© JUNGE FREIHEIT Verlag GmbH & Co.  www.jungefreiheit.de    17/02 19. April 2002


LOCKERUNGSÜBUNGEN
Wissen
Karl Heinzen

Gerade in einem Jahr, in dem schon wieder eine Richtungsentscheidung für unser Gemeinwesen ansteht, sind konstruktive Signale aus der freien Wirtschaft wichtig: Wir sollten den Standort Deutschland nicht immer nur schlechtmachen, sondern endlich auch einmal würdigen, daß das "Enrichissez-vous!" der bürgerlichen Demokratie bei uns nicht bloß ein frommer Appell ist, sondern von so manchen durchaus erfolgreich beherzigt wird. Die Strukturen sind keineswegs so verknöchert, daß einfallsreiche Menschen ihren Weg zum Glück nicht finden könnten. Allerdings wird ihnen das Leben dann oft doch wieder schwer gemacht, weil Inkonsistenzen in unserer mit Altruismen durchsetzten Werteordnung beamteten Neidhammeln die Legitimation an die Hand geben, in vermeintlich höherem Interesse die Rechte der Erfolgreichen zu beschneiden. Hier Abhilfe zu schaffen, ist Aufgabe einer von wem auch immer betriebenen Politik, die Marktkräfte freizusetzen verspricht.
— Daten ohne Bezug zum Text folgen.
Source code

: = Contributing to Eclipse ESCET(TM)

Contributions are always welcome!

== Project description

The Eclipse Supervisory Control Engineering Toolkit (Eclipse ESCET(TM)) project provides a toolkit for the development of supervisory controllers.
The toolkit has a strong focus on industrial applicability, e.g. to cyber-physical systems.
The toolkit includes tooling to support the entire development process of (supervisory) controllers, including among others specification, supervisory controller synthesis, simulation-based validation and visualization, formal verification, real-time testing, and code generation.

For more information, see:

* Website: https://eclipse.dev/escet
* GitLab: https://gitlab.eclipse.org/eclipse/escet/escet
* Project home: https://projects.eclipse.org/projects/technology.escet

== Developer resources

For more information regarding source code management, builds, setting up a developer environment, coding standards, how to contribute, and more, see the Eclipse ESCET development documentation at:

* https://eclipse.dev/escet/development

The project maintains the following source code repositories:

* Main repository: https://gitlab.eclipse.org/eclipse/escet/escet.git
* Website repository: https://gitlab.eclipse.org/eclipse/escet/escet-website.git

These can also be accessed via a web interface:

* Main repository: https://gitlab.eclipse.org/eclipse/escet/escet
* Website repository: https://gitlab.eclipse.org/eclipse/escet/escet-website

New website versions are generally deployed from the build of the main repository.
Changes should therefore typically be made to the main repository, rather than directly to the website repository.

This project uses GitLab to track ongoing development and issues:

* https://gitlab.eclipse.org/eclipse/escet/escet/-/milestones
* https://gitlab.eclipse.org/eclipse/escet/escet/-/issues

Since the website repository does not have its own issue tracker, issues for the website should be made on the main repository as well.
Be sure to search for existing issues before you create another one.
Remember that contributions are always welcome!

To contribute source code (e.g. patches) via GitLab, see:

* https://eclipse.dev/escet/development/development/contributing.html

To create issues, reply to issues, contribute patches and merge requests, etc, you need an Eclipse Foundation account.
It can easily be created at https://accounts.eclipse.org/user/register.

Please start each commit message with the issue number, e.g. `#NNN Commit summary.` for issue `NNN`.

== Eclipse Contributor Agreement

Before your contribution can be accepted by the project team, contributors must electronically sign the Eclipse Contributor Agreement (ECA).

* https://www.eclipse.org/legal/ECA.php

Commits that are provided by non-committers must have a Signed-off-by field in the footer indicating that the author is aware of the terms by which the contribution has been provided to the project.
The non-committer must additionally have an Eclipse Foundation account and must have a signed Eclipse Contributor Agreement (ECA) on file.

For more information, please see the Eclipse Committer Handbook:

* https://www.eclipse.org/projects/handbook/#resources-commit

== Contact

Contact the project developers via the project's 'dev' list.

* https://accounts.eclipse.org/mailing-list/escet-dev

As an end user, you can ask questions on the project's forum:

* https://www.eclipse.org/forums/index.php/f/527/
Einer jener Menschen mit Ideen, die an ihrem Glück gehindert werden sollen, ist offenbar Roland Oetker. Als Präsident der Deutschen Schutzvereinigung für Wertpapierbesitz (DSW) weiß er nicht bloß, wie uninformierte Kleinanleger geprellt werden, sondern natürlich auch, wie es wohl informierte Großanleger zu etwas bringen können. Die Staatsanwaltschaft Düsseldorf unterstellt ihm nun, seine theoretische Einsicht in die Funktionsweise des Kapitalmarkts in der Praxis erprobt zu haben. Seine Kenntnis von zwei anstehenden Fusionen sei von ihm zu Transaktionen "im Millionenbereich" mißbraucht worden. Auch wenn es nicht zur Anklageerhebung kommen und der Ruf Oetkers als Anwalt der kleinen Leute damit unbefleckt bleiben sollte, ist es bereits fragwürdig und beschämend genug, daß in einer Gesellschaft, in der Wissen angeblich die wertvollste Ressource sein soll, die Anwendung derselben unter Strafe gestellt wird. So etwas kann sich nur ein "Gesetzgeber" ausdenken, der nicht begriffen hat, wie Marktwirtschaft wirklich funktioniert.

Der Erfolg winkt jenen, die Leistung nicht als Pflichterfüllung mißverstehen, sondern Vorsprünge gegenüber anderen aufzubauen vermögen. Exklusives Wissen, eben Insiderkenntnisse also, die sich profitabel umsetzen lassen, bevor alle anderen Wind von der Sache bekommen haben, sind der Motor der ökonomischen Entwicklung. Ohne diese Chance verlören gerade die Aktivposten der Gesellschaft, die sich ihre Unternehmungslust nicht durch Skrupel nehmen lassen wollen, die Hoffnung auf Bereicherung.

Wissen fällt aber nicht vom Himmel, sondern ist das Resultat gewachsener und gepflegter Beziehungen. Zu einer Stigmatisierung von "Insidergeschäften" besteht daher keine Veranlassung - auch dann nicht, wenn Kapitalmärkte berührt sind. Daß sie dennoch gang und gäbe ist, hat einen betrüblichen Grund: Die freie Marktwirtschaft gehört in unserem Land zwar zur Verfassungsrealität. Sie ist aber leider kein Verfassungsanspruch.